When she earned her bachelor's degree in Spanish from the University of Iowa, Adorno graduated "with highest distinction," a qualification that aptly describes the span of her academic career. After obtaining her doctoral degree from Cornell University, Adorno published dozens of critical articles over the next 12 years and developed imaginative, new approaches to the study of colonial Latin American literature.
She became most importantly known for the publication in 1986 of the groundbreaking book, Guaman PomaWriting and Resistance in Colonial Peru. Combining a rigorous analysis of texts by the colonial author, Guaman Poma, with an historical overview of the colonization of Peru, Adorno's book offers a vivid look at the confrontation of an indigenous culture with its colonial conquerors and reveals the survival of a vital native legacy.
Continuing to work on the frontiers of humanities scholarship, Adorno recently cowrote a prizewinning, three-volume book on early Spanish exploration in North America, Álvar Núnez Cabeza de Vaca: His Account, His Life, and the Expedition of Pánfilo de Narváez. She is currently collaborating with the Royal Library of Denmark, Copenhagen, in making Spanish colonial-era manuscripts available worldwide on the Internet.
In her re-mapping of the field of Latin American colonial literature, she is first among equals. Adorno's peers praise her commitment to careful scholarship and her openness to innovation and interdisciplinary study.
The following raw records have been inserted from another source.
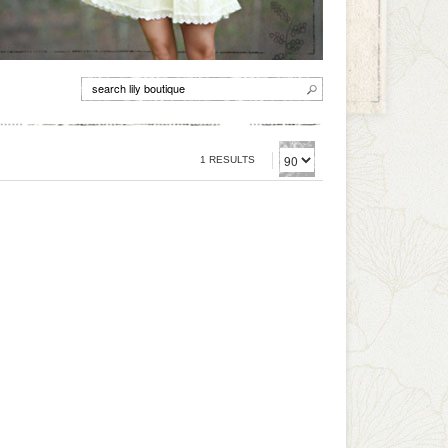
1 RESULTS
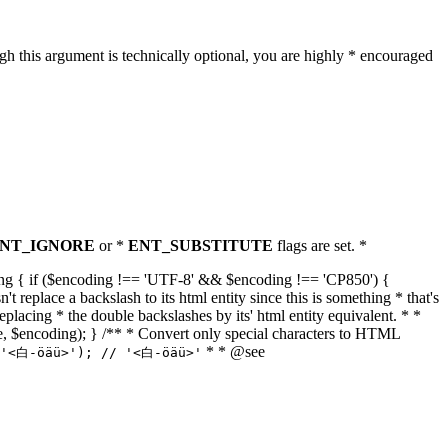
h this argument is technically optional, you are highly * encouraged
NT_IGNORE
or *
ENT_SUBSTITUTE
flags are set. *
tring { if ($encoding !== 'UTF-8' && $encoding !== 'CP850') {
replace a backslash to its html entity since this is something * that's
eplacing * the double backslashes by its' html entity equivalent. * *
, true, $encoding); } /** * Convert only special characters to HTML
* * @see
('<白-öäü>'); // '<白-öäü>'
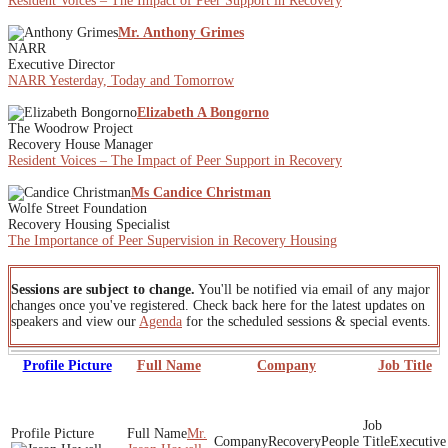
Resident Voices – The Impact of Peer Support in Recovery
Mr. Anthony Grimes
NARR
Executive Director
NARR Yesterday, Today and Tomorrow
Elizabeth A Bongorno
The Woodrow Project
Recovery House Manager
Resident Voices – The Impact of Peer Support in Recovery
Ms Candice Christman
Wolfe Street Foundation
Recovery Housing Specialist
The Importance of Peer Supervision in Recovery Housing
Sessions are subject to change.
You'll be notified via email of any major
changes once you've registered. Check back here for the latest updates on
speakers and view our
Agenda
for the scheduled sessions & special events.
Profile Picture
Full Name
Company
Job Title
Mr.
RecoveryPeople
Executive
According to Brian Gollnick, UI assistant professor of Spanish and Portuguese, the kinds of knowledge Adorno uses to complete her critical writing "exemplify the painstaking work of traditional philology, put to service of a new approach to cultural history."
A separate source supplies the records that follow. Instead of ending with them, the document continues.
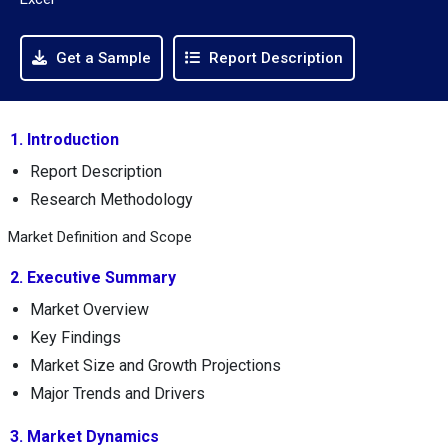
Get a Sample
Report Description
1. Introduction
Report Description
Research Methodology
Market Definition and Scope
2. Executive Summary
Market Overview
Key Findings
Market Size and Growth Projections
Major Trends and Drivers
3. Market Dynamics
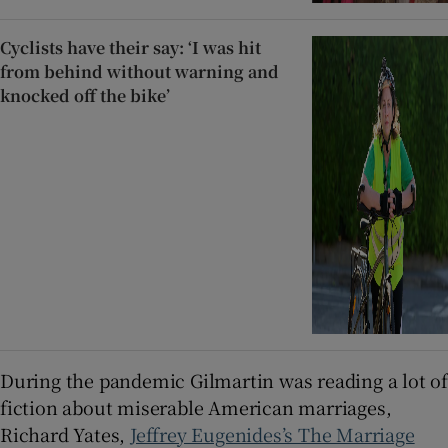
Cyclists have their say: ‘I was hit
from behind without warning and
knocked off the bike’
During the pandemic Gilmartin was reading a lot of
fiction about miserable American marriages,
Richard Yates,
Jeffrey Eugenides’s The Marriage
The vibrancy and relevance of her scholarship also show up in her many journal articles. Another contemporary, UI professor of Spanish Adriana Mendez Rodenas, calls Adorno's compelling list of published research a "working model for tracing the anthropological mediation of Latin American literature and the relation between history and literature."
With scholarship that has revolutionized and reinvigorated a once-marginalized field of study, Adorno has demonstrated the highest level of accomplishment possible within the U.S. university system. Her imaginative research not only stands as a groundbreaking body of work, but also continues to inspire new scholars coming to the field.
Adorno is a member of the UI Alumni Association's Directors' Club Honor Circle.
Since 1963, the University of Iowa has annually recognized accomplished alumni and friends with Distinguished Alumni Awards. Awards are presented in seven categories: Achievement, Service, Hickerson Recognition, Faculty, Staff, Recent Graduate, and Friend of the University.